**Text to read**
Keri Lynn Pratt (born September 23, 1978) is an American film and television actress. She is best known for her role as Missy Belknap in Jack & Bobby and as Dee Vine in the film, Drive Me Crazy; which was her debut role.

Personal life
Pratt, who was born in Concord, New Hampshire, graduated from Pinkerton Academy in Derry. She married John Barneson in October 2011 at Hampstead Congregational Church in Hampstead, New Hampshire.

Career
Pratt was a student at the Hampstead Dance Academy, and after graduation began her career at the Broadway Dance Center.  She was Miss New Hampshire Teen USA 1994 and competed in the Miss Teen USA 1994 pageant. She has guest starred on such series as CSI: Crime Scene Investigation, ER, House, Bones, Veronica Mars, Law and Order: Special Victims Unit, Nip/Tuck, 7th Heaven, That '70s Show, and Sabrina the Teenage Witch. In 2005, she portrayed a 16-year-old girl named Lauren Westley on Law & Order: Special Victims Unit, even though Pratt was 27 at the time.

**Supplied data**

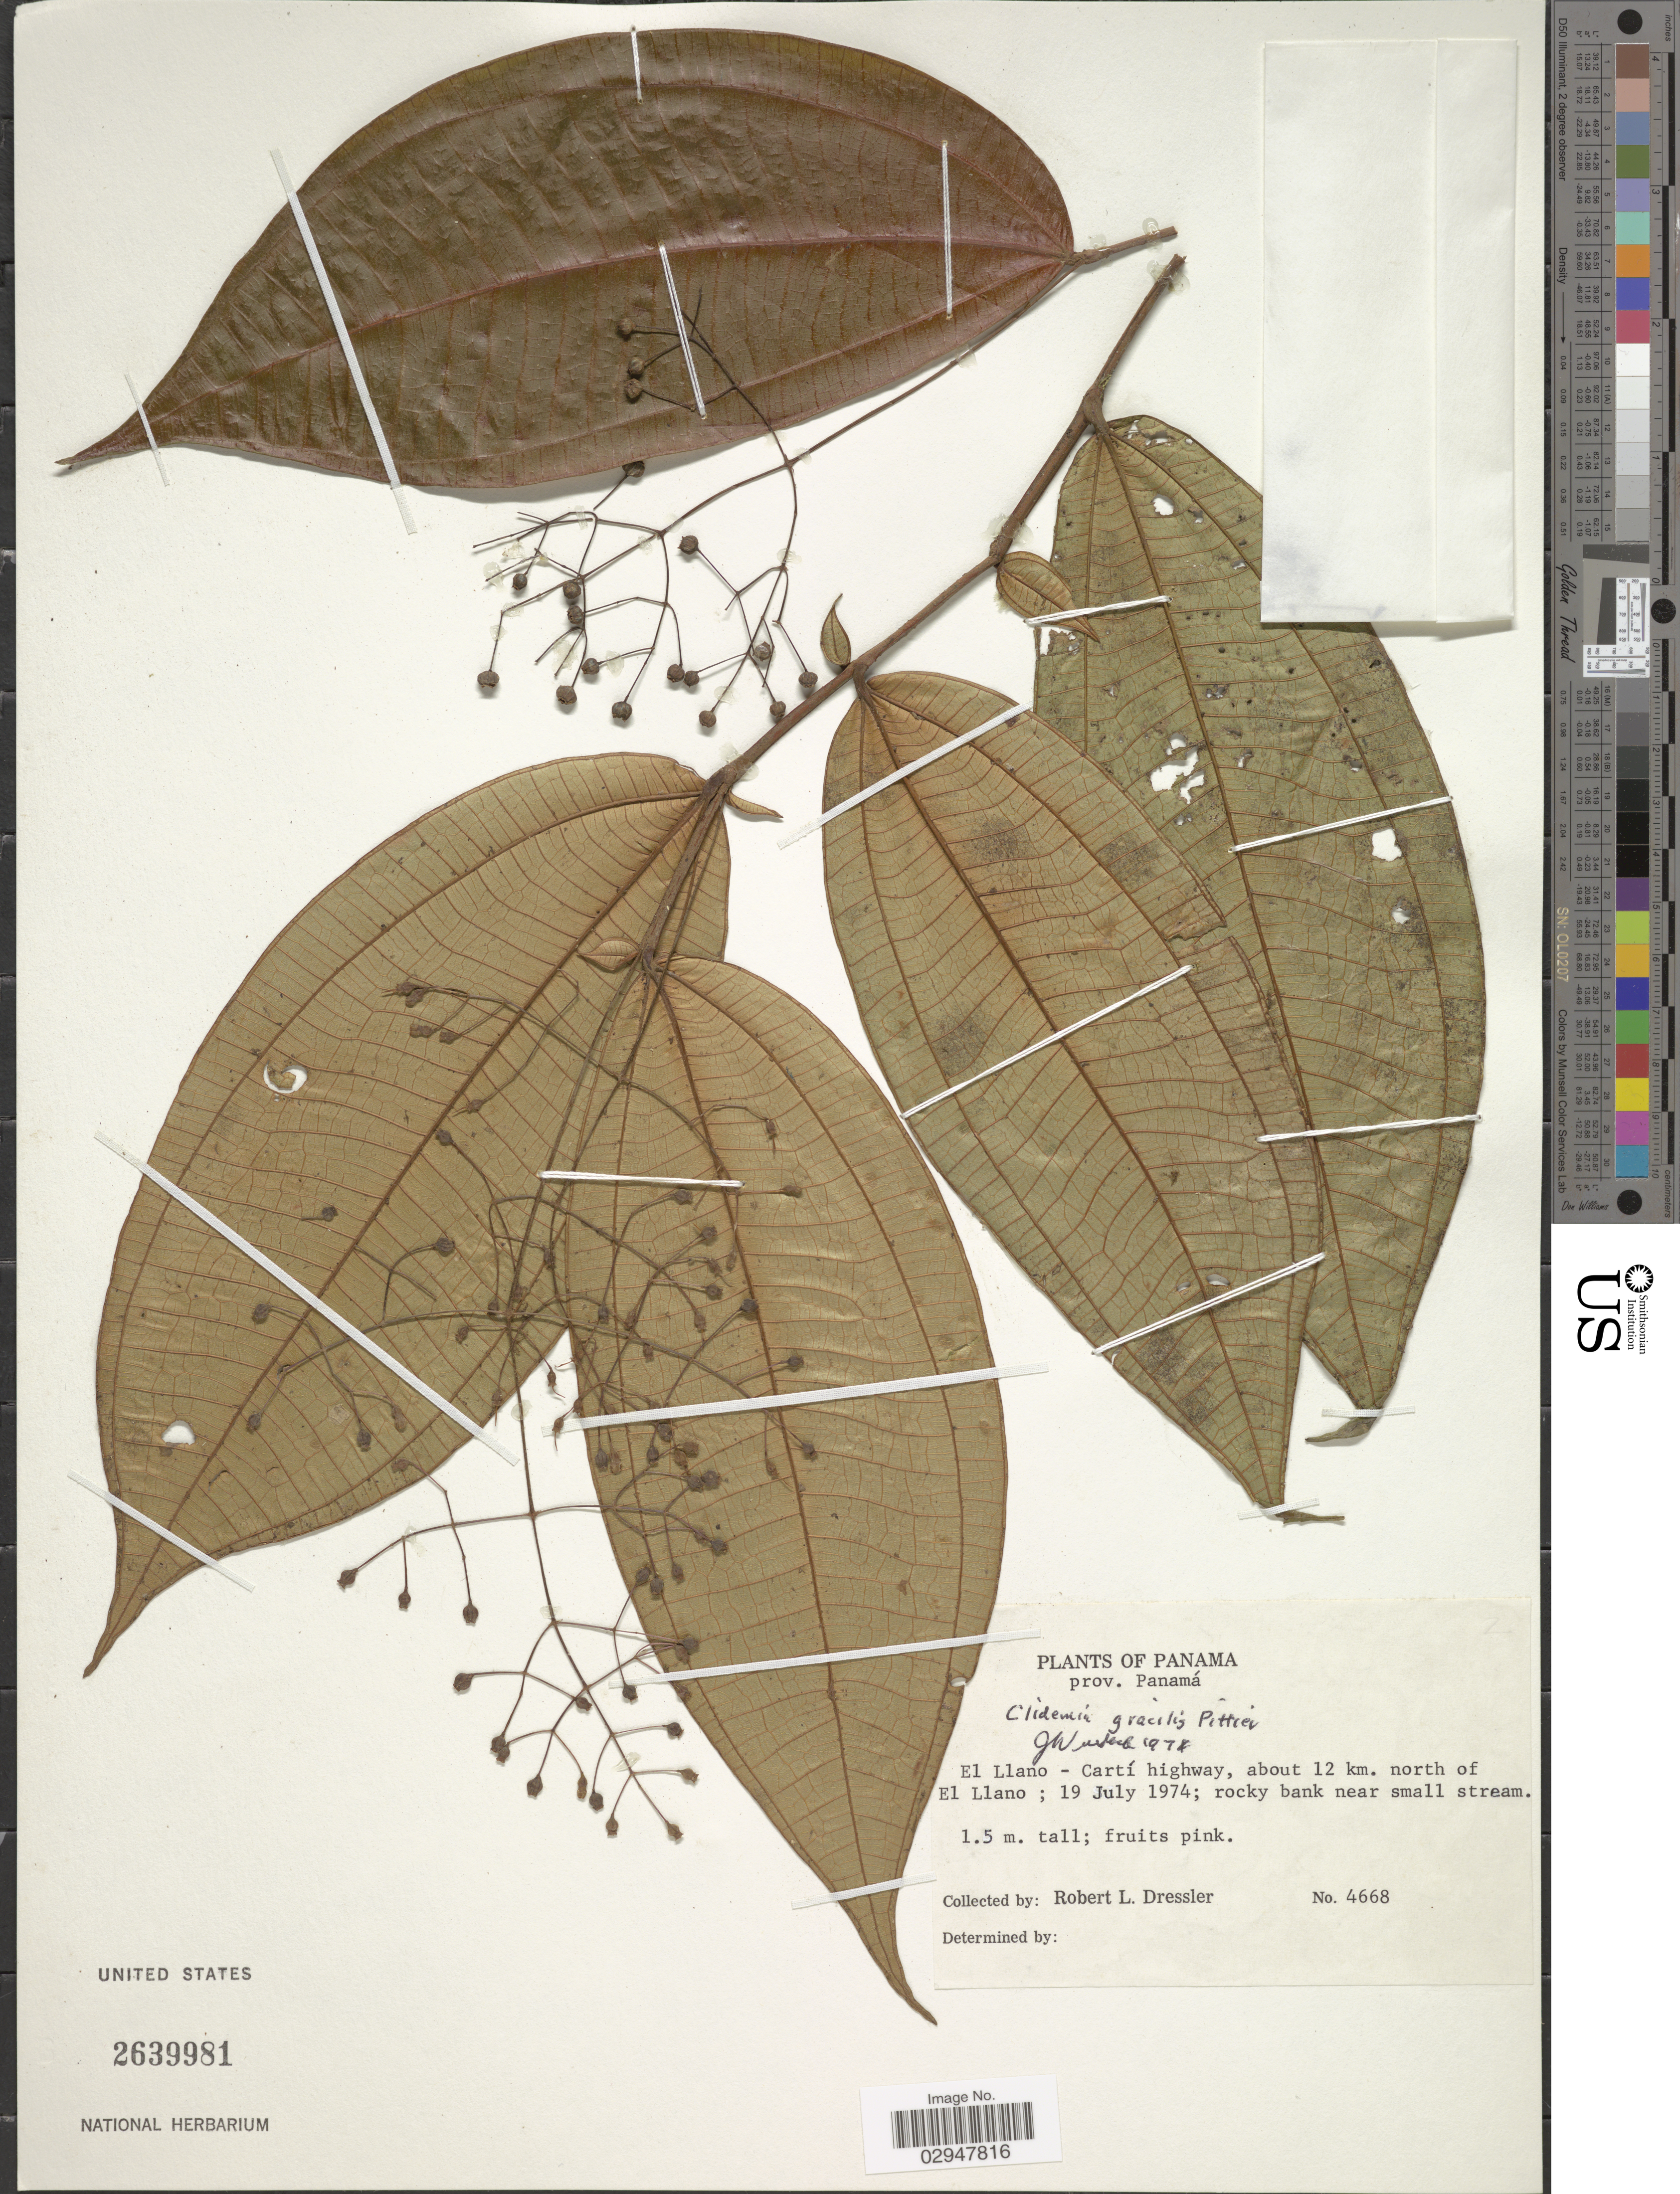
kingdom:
--
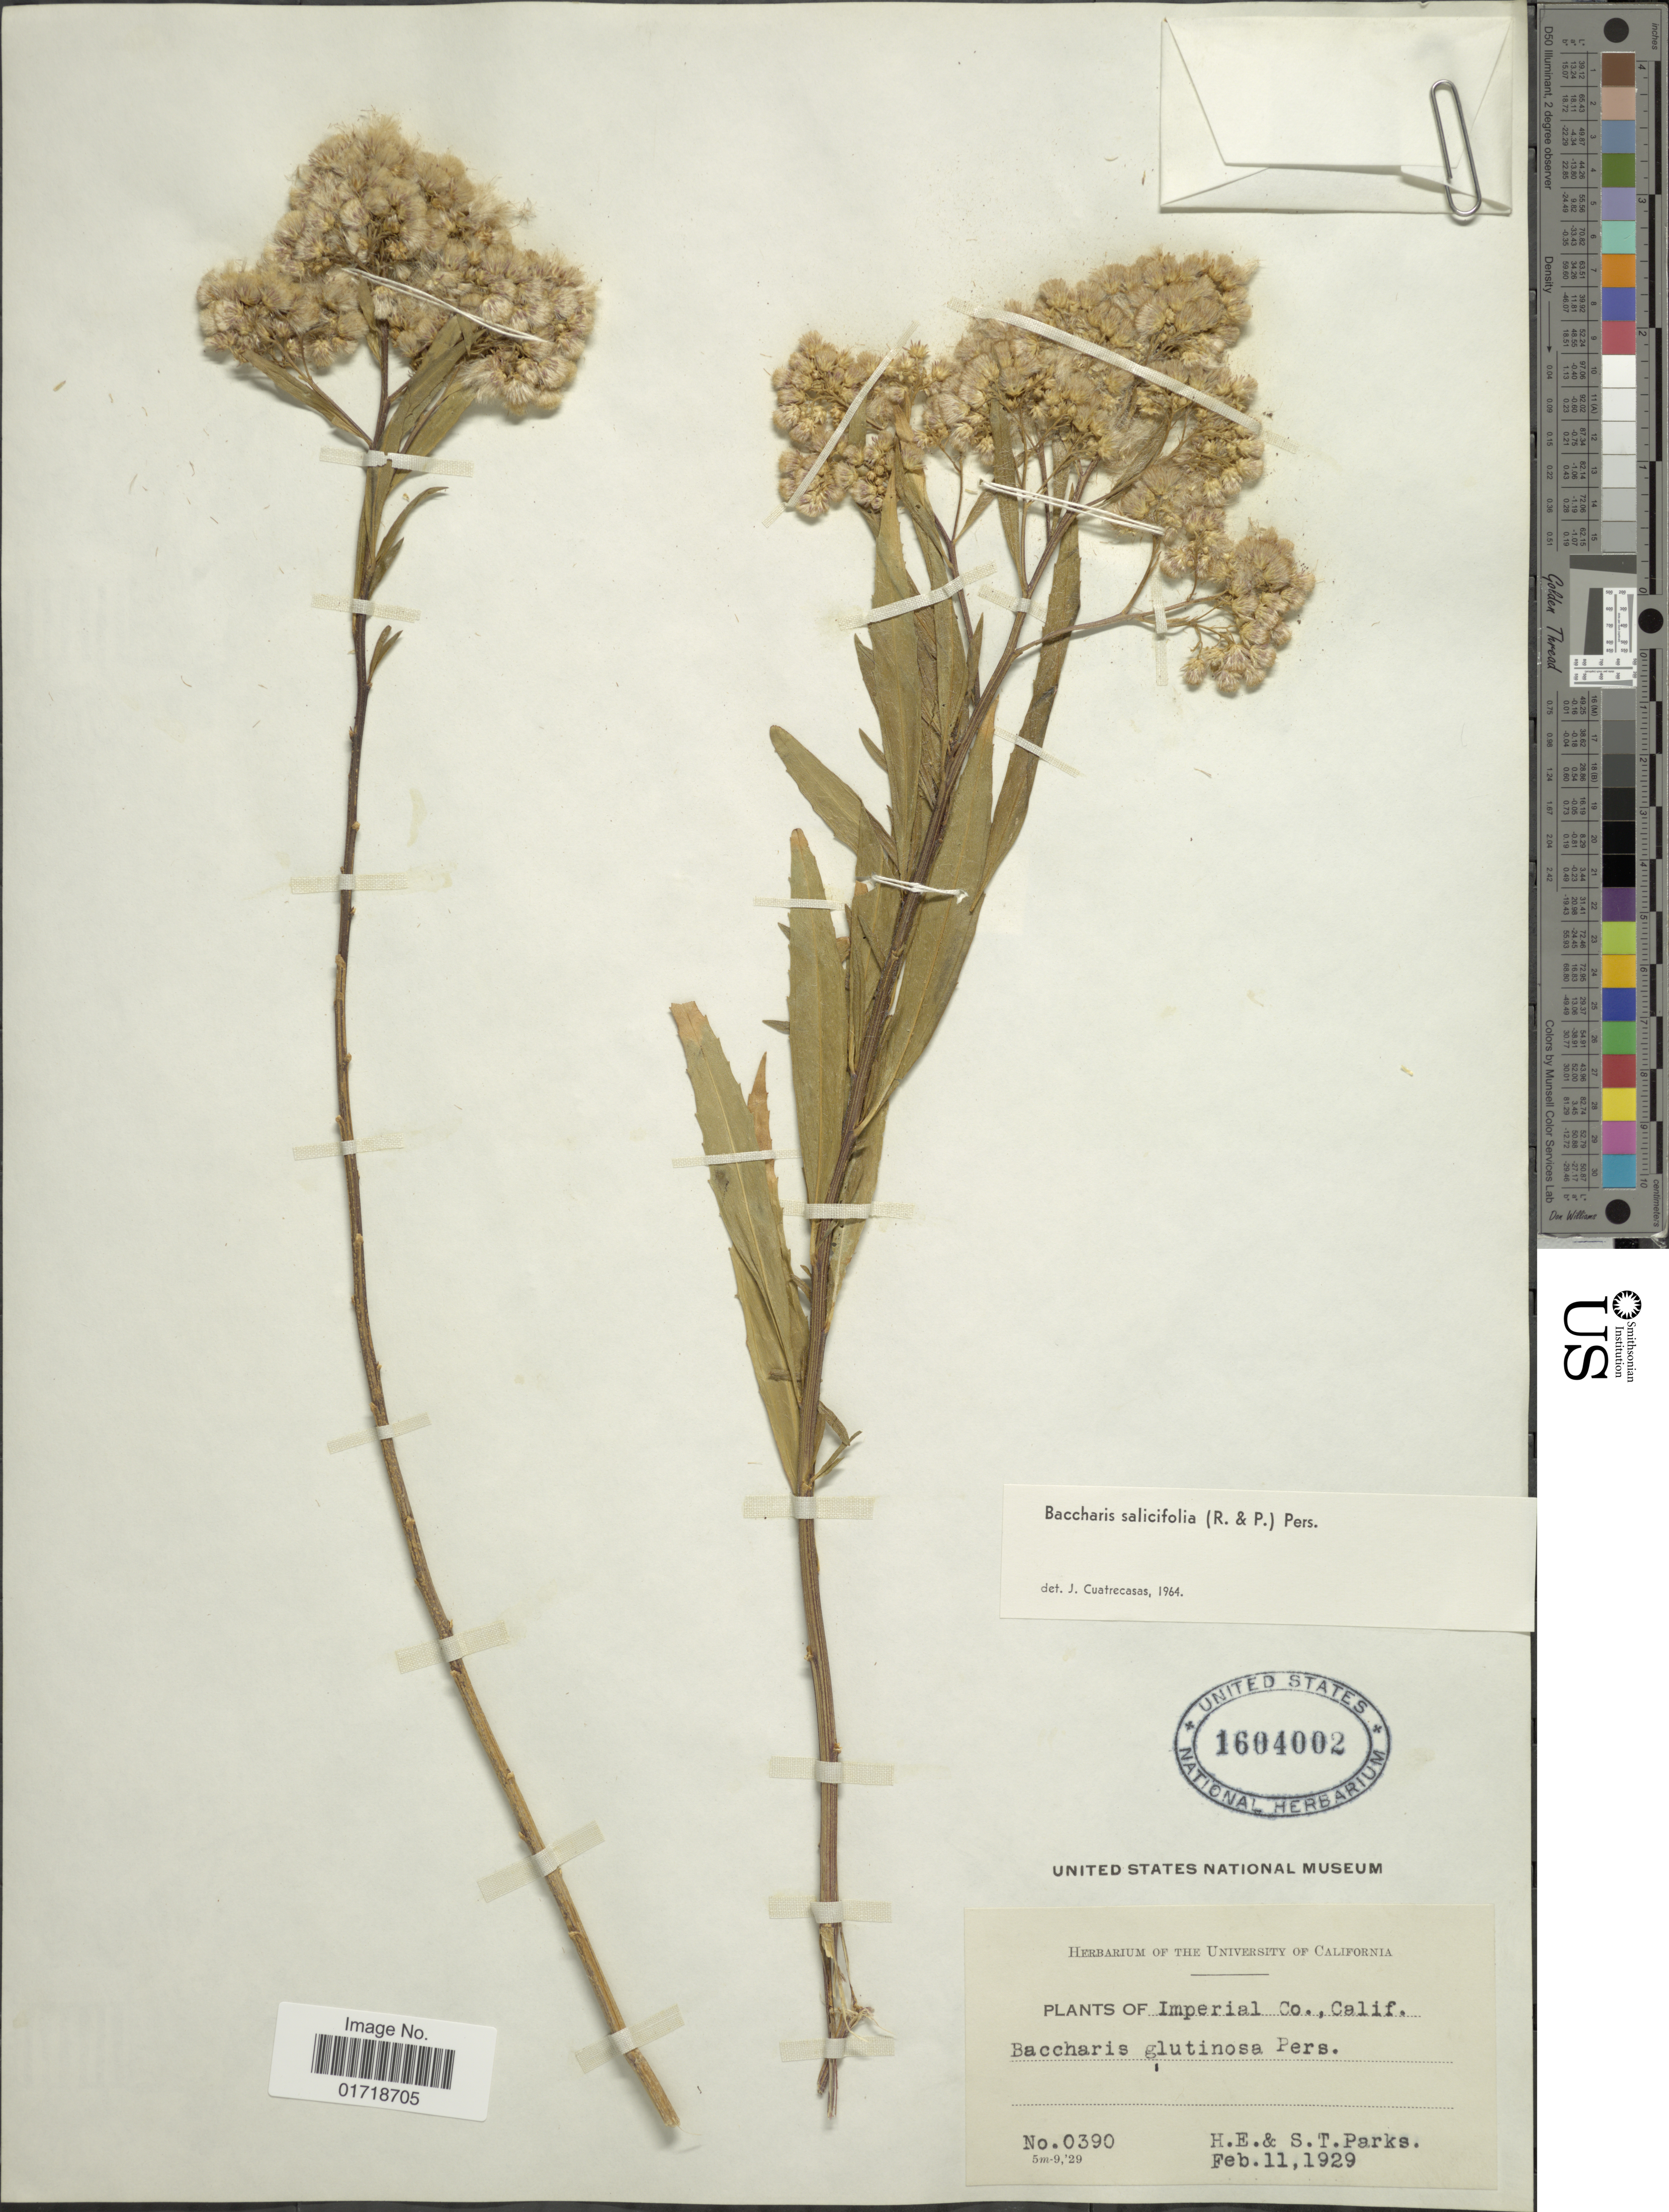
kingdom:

**The tasks**
[A] Name every New Hampshire city or town mentioned in the passage about actress Keri Lynn Pratt.
[B] Pick up the passage about actress Keri Lynn Pratt after its final sentence and extend it with another paragraph.
You can leave the listing aside.

**Responses in order**
[A] Concord, Derry, Hampstead

[B]
In 2006 she appeared in four episodes of the ABC's television series Brothers & Sisters, as an intern to Calista Flockhart and Josh Hopkins's characters. In July 2008, Pratt was cast as Kristy in the 2009 film I Hope They Serve Beer In Hell. Between 2010 and 2011, she played reporter Cat Grant in four episodes of Smallville. Not as active since 2012, Pratt appeared in the 2014 webseries of four, two-minute long, webisodes The Originals: The Awakening.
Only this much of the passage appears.